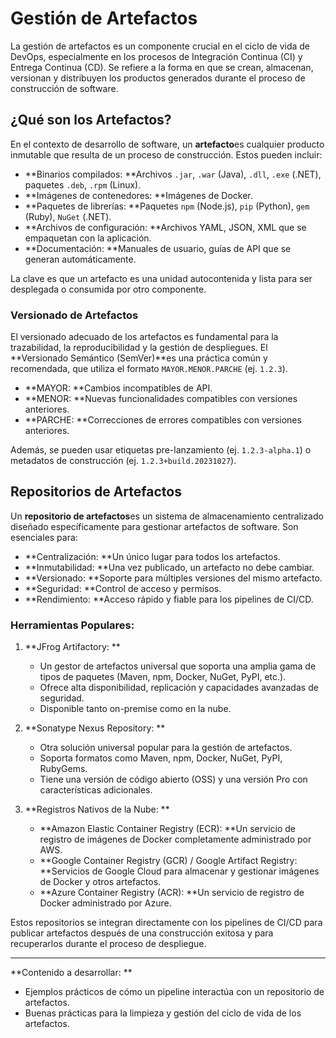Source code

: # Gestión de Artefactos

La gestión de artefactos es un componente crucial en el ciclo de vida de DevOps, especialmente en los procesos de Integración Continua (CI) y Entrega Continua (CD). Se refiere a la forma en que se crean, almacenan, versionan y distribuyen los productos generados durante el proceso de construcción de software.

## ¿Qué son los Artefactos?

En el contexto de desarrollo de software, un **artefacto**es cualquier producto inmutable que resulta de un proceso de construcción. Estos pueden incluir:

*   **Binarios compilados: **Archivos `.jar`, `.war` (Java), `.dll`, `.exe` (.NET), paquetes `.deb`, `.rpm` (Linux).
*   **Imágenes de contenedores: **Imágenes de Docker.
*   **Paquetes de librerías: **Paquetes `npm` (Node.js), `pip` (Python), `gem` (Ruby), `NuGet` (.NET).
*   **Archivos de configuración: **Archivos YAML, JSON, XML que se empaquetan con la aplicación.
*   **Documentación: **Manuales de usuario, guías de API que se generan automáticamente.

La clave es que un artefacto es una unidad autocontenida y lista para ser desplegada o consumida por otro componente.

### Versionado de Artefactos

El versionado adecuado de los artefactos es fundamental para la trazabilidad, la reproducibilidad y la gestión de despliegues. El **Versionado Semántico (SemVer)**es una práctica común y recomendada, que utiliza el formato `MAYOR.MENOR.PARCHE` (ej. `1.2.3`).

*   **MAYOR: **Cambios incompatibles de API.
*   **MENOR: **Nuevas funcionalidades compatibles con versiones anteriores.
*   **PARCHE: **Correcciones de errores compatibles con versiones anteriores.

Además, se pueden usar etiquetas pre-lanzamiento (ej. `1.2.3-alpha.1`) o metadatos de construcción (ej. `1.2.3+build.20231027`).

## Repositorios de Artefactos

Un **repositorio de artefactos**es un sistema de almacenamiento centralizado diseñado específicamente para gestionar artefactos de software. Son esenciales para:

*   **Centralización: **Un único lugar para todos los artefactos.
*   **Inmutabilidad: **Una vez publicado, un artefacto no debe cambiar.
*   **Versionado: **Soporte para múltiples versiones del mismo artefacto.
*   **Seguridad: **Control de acceso y permisos.
*   **Rendimiento: **Acceso rápido y fiable para los pipelines de CI/CD.

### Herramientas Populares:

1. **JFrog Artifactory: **
    *   Un gestor de artefactos universal que soporta una amplia gama de tipos de paquetes (Maven, npm, Docker, NuGet, PyPI, etc.).
    *   Ofrece alta disponibilidad, replicación y capacidades avanzadas de seguridad.
    *   Disponible tanto on-premise como en la nube.

2. **Sonatype Nexus Repository: **
    *   Otra solución universal popular para la gestión de artefactos.
    *   Soporta formatos como Maven, npm, Docker, NuGet, PyPI, RubyGems.
    *   Tiene una versión de código abierto (OSS) y una versión Pro con características adicionales.

3. **Registros Nativos de la Nube: **
    *   **Amazon Elastic Container Registry (ECR): **Un servicio de registro de imágenes de Docker completamente administrado por AWS.
    *   **Google Container Registry (GCR) / Google Artifact Registry: **Servicios de Google Cloud para almacenar y gestionar imágenes de Docker y otros artefactos.
    *   **Azure Container Registry (ACR): **Un servicio de registro de Docker administrado por Azure.

Estos repositorios se integran directamente con los pipelines de CI/CD para publicar artefactos después de una construcción exitosa y para recuperarlos durante el proceso de despliegue.

---

**Contenido a desarrollar: **

*   Ejemplos prácticos de cómo un pipeline interactúa con un repositorio de artefactos.
*   Buenas prácticas para la limpieza y gestión del ciclo de vida de los artefactos.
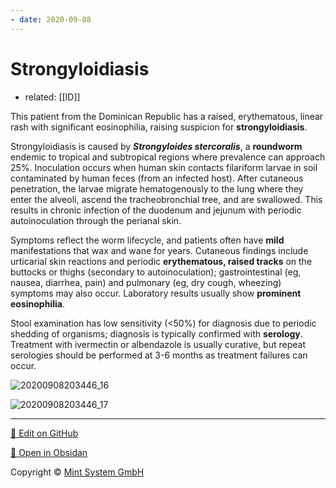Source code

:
 ```yaml
---
- date: 2020-09-08
---
```


# Strongyloidiasis

- related: [[ID]]

This patient from the Dominican Republic has a raised, erythematous, linear rash with significant eosinophilia, raising suspicion for **strongyloidiasis**.

Strongyloidiasis is caused by _**Strongyloides stercoralis**_, a **roundworm** endemic to tropical and subtropical regions where prevalence can approach 25%.  Inoculation occurs when human skin contacts filariform larvae in soil contaminated by human feces (from an infected host).  After cutaneous penetration, the larvae migrate hematogenously to the lung where they enter the alveoli, ascend the tracheobronchial tree, and are swallowed.  This results in chronic infection of the duodenum and jejunum with periodic autoinoculation through the perianal skin.

Symptoms reflect the worm lifecycle, and patients often have **mild** manifestations that wax and wane for years.  Cutaneous findings include urticarial skin reactions and periodic **erythematous, raised tracks** on the buttocks or thighs (secondary to autoinoculation); gastrointestinal (eg, nausea, diarrhea, pain) and pulmonary (eg, dry cough, wheezing) symptoms may also occur.  Laboratory results usually show **prominent eosinophilia**.

Stool examination has low sensitivity (<50%) for diagnosis due to periodic shedding of organisms; diagnosis is typically confirmed with **serology**.  Treatment with ivermectin or albendazole is usually curative, but repeat serologies should be performed at 3-6 months as treatment failures can occur.

![20200908203446_16](https://photos.thisispiggy.com/file/wikiFiles/20200908203446_16.png)

![20200908203446_17](https://photos.thisispiggy.com/file/wikiFiles/20200908203446_17.png)


<hr>

[📝 Edit on GitHub](https://github.com/Mint-System/Knowledge/blob/master/Strongyloidiasis.md)

[📂 Open in Obsidan](obsidian://open?vault=Knowledge%20Mint%20System&file=Strongyloidiasis.md ':target=_self')

<footer>Copyright © <a href="https://www.mint-system.ch/">Mint System GmbH</a></footer>
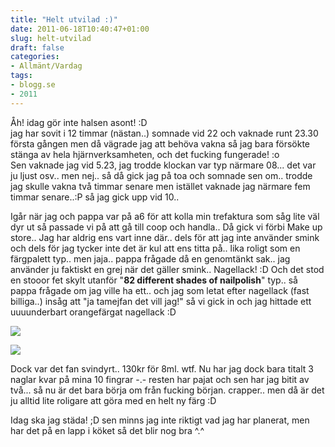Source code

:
 ```yaml
---
title: "Helt utvilad :)"
date: 2011-06-18T10:40:47+01:00
slug: helt-utvilad
draft: false
categories:
- Allmänt/Vardag
tags:
- blogg.se
- 2011
---
```

Åh! idag gör inte halsen asont! :D  
jag har sovit i 12 timmar (nästan..) somnade vid 22 och vaknade runt 23.30 första gången men då vägrade jag att behöva vakna så jag bara försökte stänga av hela hjärnverksamheten, och det fucking fungerade! :o  
Sen vaknade jag vid 5.23, jag trodde klockan var typ närmare 08... det var ju ljust osv.. men nej.. så då gick jag på toa och somnade sen om.. trodde jag skulle vakna två timmar senare men istället vaknade jag närmare fem timmar senare..:P så jag gick upp vid 10..  
  
Igår när jag och pappa var på a6 för att kolla min trefaktura som såg lite väl dyr ut så passade vi på att gå till coop och handla.. Då gick vi förbi Make up store.. Jag har aldrig ens vart inne där.. dels för att jag inte använder smink och dels för jag tycker inte det är kul att ens titta på.. lika roligt som en färgpalett typ.. men jaja.. pappa frågade då en genomtänkt sak.. jag använder ju faktiskt en grej när det gäller smink.. Nagellack! :D Och det stod en stooor fet skylt utanför "**82 different shades of nailpolish**" typ.. så pappa frågade om jag ville ha ett.. och jag som letat efter nagellack (fast billiga..) insåg att "ja tamejfan det vill jag!" så vi gick in och jag hittade ett uuuunderbart orangefärgat nagellack :D  
  
![](/assets/images/blogg.se/wp_000744_153349238.jpg)  
  
  
![](https://cdn3.cdnme.se/cdn/9-1/701517/images/2011/wp_000745_153349276.jpg)  
  
Dock var det fan svindyrt.. 130kr för 8ml. wtf. Nu har jag dock bara titalt 3 naglar kvar på mina 10 fingrar -.- resten har pajat och sen har jag bitit av två... så nu är det bara börja om från fucking början. crapper.. men då är det ju alltid lite roligare att göra med en helt ny färg :D  
  
Idag ska jag städa! ;D sen minns jag inte riktigt vad jag har planerat, men har det på en lapp i köket så det blir nog bra ^.^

━━━━━━━━━━━━━━━━━━━━━━━━━━━━━━

Word for word, set down each record shown above, omitting the pictures.

## RESULT FOR THIS EXERCISE
Source code

: # Gestión de Artefactos

La gestión de artefactos es un componente crucial en el ciclo de vida de DevOps, especialmente en los procesos de Integración Continua (CI) y Entrega Continua (CD). Se refiere a la forma en que se crean, almacenan, versionan y distribuyen los productos generados durante el proceso de construcción de software.

## ¿Qué son los Artefactos?

En el contexto de desarrollo de software, un **artefacto**es cualquier producto inmutable que resulta de un proceso de construcción. Estos pueden incluir:

*   **Binarios compilados: **Archivos `.jar`, `.war` (Java), `.dll`, `.exe` (.NET), paquetes `.deb`, `.rpm` (Linux).
*   **Imágenes de contenedores: **Imágenes de Docker.
*   **Paquetes de librerías: **Paquetes `npm` (Node.js), `pip` (Python), `gem` (Ruby), `NuGet` (.NET).
*   **Archivos de configuración: **Archivos YAML, JSON, XML que se empaquetan con la aplicación.
*   **Documentación: **Manuales de usuario, guías de API que se generan automáticamente.

La clave es que un artefacto es una unidad autocontenida y lista para ser desplegada o consumida por otro componente.

### Versionado de Artefactos

El versionado adecuado de los artefactos es fundamental para la trazabilidad, la reproducibilidad y la gestión de despliegues. El **Versionado Semántico (SemVer)**es una práctica común y recomendada, que utiliza el formato `MAYOR.MENOR.PARCHE` (ej. `1.2.3`).

*   **MAYOR: **Cambios incompatibles de API.
*   **MENOR: **Nuevas funcionalidades compatibles con versiones anteriores.
*   **PARCHE: **Correcciones de errores compatibles con versiones anteriores.

Además, se pueden usar etiquetas pre-lanzamiento (ej. `1.2.3-alpha.1`) o metadatos de construcción (ej. `1.2.3+build.20231027`).

## Repositorios de Artefactos

Un **repositorio de artefactos**es un sistema de almacenamiento centralizado diseñado específicamente para gestionar artefactos de software. Son esenciales para:

*   **Centralización: **Un único lugar para todos los artefactos.
*   **Inmutabilidad: **Una vez publicado, un artefacto no debe cambiar.
*   **Versionado: **Soporte para múltiples versiones del mismo artefacto.
*   **Seguridad: **Control de acceso y permisos.
*   **Rendimiento: **Acceso rápido y fiable para los pipelines de CI/CD.

### Herramientas Populares:

1. **JFrog Artifactory: **
    *   Un gestor de artefactos universal que soporta una amplia gama de tipos de paquetes (Maven, npm, Docker, NuGet, PyPI, etc.).
    *   Ofrece alta disponibilidad, replicación y capacidades avanzadas de seguridad.
    *   Disponible tanto on-premise como en la nube.

2. **Sonatype Nexus Repository: **
    *   Otra solución universal popular para la gestión de artefactos.
    *   Soporta formatos como Maven, npm, Docker, NuGet, PyPI, RubyGems.
    *   Tiene una versión de código abierto (OSS) y una versión Pro con características adicionales.

3. **Registros Nativos de la Nube: **
    *   **Amazon Elastic Container Registry (ECR): **Un servicio de registro de imágenes de Docker completamente administrado por AWS.
    *   **Google Container Registry (GCR) / Google Artifact Registry: **Servicios de Google Cloud para almacenar y gestionar imágenes de Docker y otros artefactos.
    *   **Azure Container Registry (ACR): **Un servicio de registro de Docker administrado por Azure.

Estos repositorios se integran directamente con los pipelines de CI/CD para publicar artefactos después de una construcción exitosa y para recuperarlos durante el proceso de despliegue.

---

**Contenido a desarrollar: **

*   Ejemplos prácticos de cómo un pipeline interactúa con un repositorio de artefactos.
*   Buenas prácticas para la limpieza y gestión del ciclo de vida de los artefactos.
Source code

:
 ```yaml
---
- date: 2020-09-08
---
```


# Strongyloidiasis

- related: [[ID]]

This patient from the Dominican Republic has a raised, erythematous, linear rash with significant eosinophilia, raising suspicion for **strongyloidiasis**.

Strongyloidiasis is caused by _**Strongyloides stercoralis**_, a **roundworm** endemic to tropical and subtropical regions where prevalence can approach 25%.  Inoculation occurs when human skin contacts filariform larvae in soil contaminated by human feces (from an infected host).  After cutaneous penetration, the larvae migrate hematogenously to the lung where they enter the alveoli, ascend the tracheobronchial tree, and are swallowed.  This results in chronic infection of the duodenum and jejunum with periodic autoinoculation through the perianal skin.

Symptoms reflect the worm lifecycle, and patients often have **mild** manifestations that wax and wane for years.  Cutaneous findings include urticarial skin reactions and periodic **erythematous, raised tracks** on the buttocks or thighs (secondary to autoinoculation); gastrointestinal (eg, nausea, diarrhea, pain) and pulmonary (eg, dry cough, wheezing) symptoms may also occur.  Laboratory results usually show **prominent eosinophilia**.

Stool examination has low sensitivity (<50%) for diagnosis due to periodic shedding of organisms; diagnosis is typically confirmed with **serology**.  Treatment with ivermectin or albendazole is usually curative, but repeat serologies should be performed at 3-6 months as treatment failures can occur.

![20200908203446_16](https://photos.thisispiggy.com/file/wikiFiles/20200908203446_16.png)

![20200908203446_17](https://photos.thisispiggy.com/file/wikiFiles/20200908203446_17.png)


<hr>

[📝 Edit on GitHub](https://github.com/Mint-System/Knowledge/blob/master/Strongyloidiasis.md)

[📂 Open in Obsidan](obsidian://open?vault=Knowledge%20Mint%20System&file=Strongyloidiasis.md ':target=_self')

<footer>Copyright © <a href="https://www.mint-system.ch/">Mint System GmbH</a></footer>
Source code

:
 ```yaml
---
title: "Helt utvilad :)"
date: 2011-06-18T10:40:47+01:00
slug: helt-utvilad
draft: false
categories:
- Allmänt/Vardag
tags:
- blogg.se
- 2011
---
```

Åh! idag gör inte halsen asont! :D  
jag har sovit i 12 timmar (nästan..) somnade vid 22 och vaknade runt 23.30 första gången men då vägrade jag att behöva vakna så jag bara försökte stänga av hela hjärnverksamheten, och det fucking fungerade! :o  
Sen vaknade jag vid 5.23, jag trodde klockan var typ närmare 08... det var ju ljust osv.. men nej.. så då gick jag på toa och somnade sen om.. trodde jag skulle vakna två timmar senare men istället vaknade jag närmare fem timmar senare..:P så jag gick upp vid 10..  
  
Igår när jag och pappa var på a6 för att kolla min trefaktura som såg lite väl dyr ut så passade vi på att gå till coop och handla.. Då gick vi förbi Make up store.. Jag har aldrig ens vart inne där.. dels för att jag inte använder smink och dels för jag tycker inte det är kul att ens titta på.. lika roligt som en färgpalett typ.. men jaja.. pappa frågade då en genomtänkt sak.. jag använder ju faktiskt en grej när det gäller smink.. Nagellack! :D Och det stod en stooor fet skylt utanför "**82 different shades of nailpolish**" typ.. så pappa frågade om jag ville ha ett.. och jag som letat efter nagellack (fast billiga..) insåg att "ja tamejfan det vill jag!" så vi gick in och jag hittade ett uuuunderbart orangefärgat nagellack :D  
  
![](/assets/images/blogg.se/wp_000744_153349238.jpg)  
  
  
![](https://cdn3.cdnme.se/cdn/9-1/701517/images/2011/wp_000745_153349276.jpg)  
  
Dock var det fan svindyrt.. 130kr för 8ml. wtf. Nu har jag dock bara titalt 3 naglar kvar på mina 10 fingrar -.- resten har pajat och sen har jag bitit av två... så nu är det bara börja om från fucking början. crapper.. men då är det ju alltid lite roligare att göra med en helt ny färg :D  
  
Idag ska jag städa! ;D sen minns jag inte riktigt vad jag har planerat, men har det på en lapp i köket så det blir nog bra ^.^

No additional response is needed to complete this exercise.